# Collected data
━━━

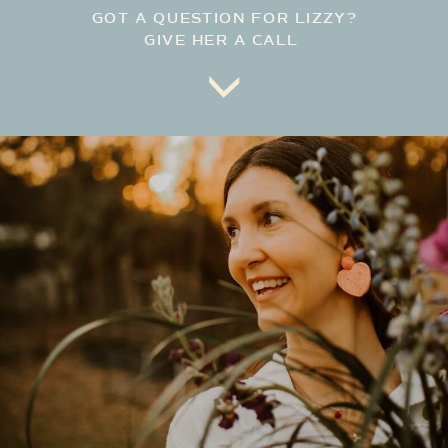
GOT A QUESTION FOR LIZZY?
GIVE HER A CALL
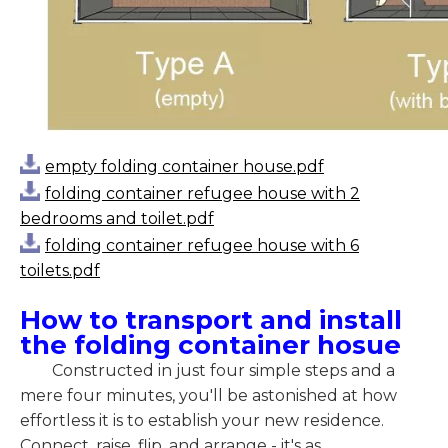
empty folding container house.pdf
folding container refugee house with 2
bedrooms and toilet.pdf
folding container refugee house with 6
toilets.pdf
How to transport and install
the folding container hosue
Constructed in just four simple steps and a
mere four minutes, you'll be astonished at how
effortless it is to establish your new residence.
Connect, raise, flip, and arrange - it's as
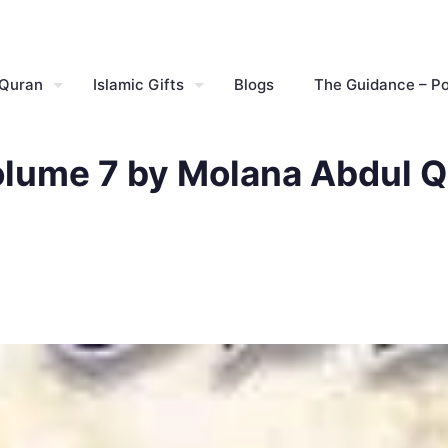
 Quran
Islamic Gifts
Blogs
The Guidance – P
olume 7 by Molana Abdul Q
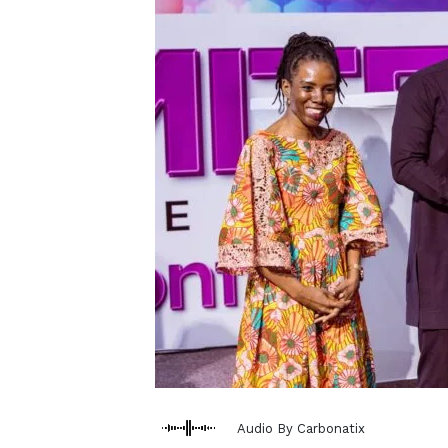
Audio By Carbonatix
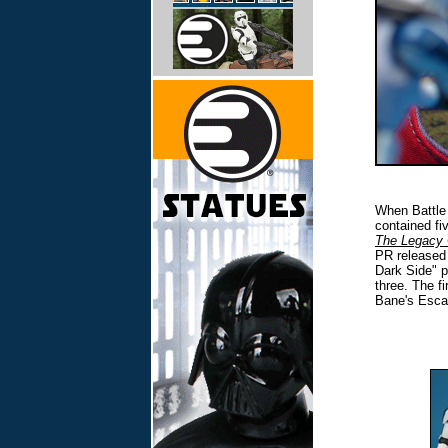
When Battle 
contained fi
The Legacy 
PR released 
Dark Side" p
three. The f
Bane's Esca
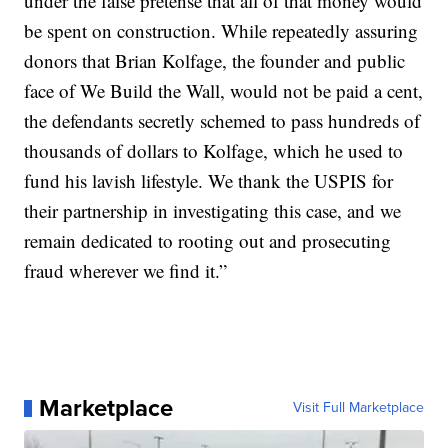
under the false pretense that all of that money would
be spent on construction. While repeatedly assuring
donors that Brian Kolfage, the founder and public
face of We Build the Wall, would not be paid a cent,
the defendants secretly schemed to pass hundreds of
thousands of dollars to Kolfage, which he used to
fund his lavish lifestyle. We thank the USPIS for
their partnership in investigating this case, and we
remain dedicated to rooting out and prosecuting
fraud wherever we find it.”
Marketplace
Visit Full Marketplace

━━━

Repeat every line of text in the rows above word for word, leaving out the pictures.

GOT A QUESTION FOR LIZZY?
GIVE HER A CALL
empty folding container house.pdf
folding container refugee house with 2
bedrooms and toilet.pdf
folding container refugee house with 6
toilets.pdf
How to transport and install
the folding container hosue
Constructed in just four simple steps and a
mere four minutes, you'll be astonished at how
effortless it is to establish your new residence.
Connect, raise, flip, and arrange - it's as
 Quran
Islamic Gifts
Blogs
The Guidance – P
olume 7 by Molana Abdul Q
Audio By Carbonatix
When Battle 
contained fi
The Legacy 
PR released 
Dark Side" p
three. The f
Bane's Esca
under the false pretense that all of that money would
be spent on construction. While repeatedly assuring
donors that Brian Kolfage, the founder and public
face of We Build the Wall, would not be paid a cent,
the defendants secretly schemed to pass hundreds of
thousands of dollars to Kolfage, which he used to
fund his lavish lifestyle. We thank the USPIS for
their partnership in investigating this case, and we
remain dedicated to rooting out and prosecuting
fraud wherever we find it.”
Marketplace
Visit Full Marketplace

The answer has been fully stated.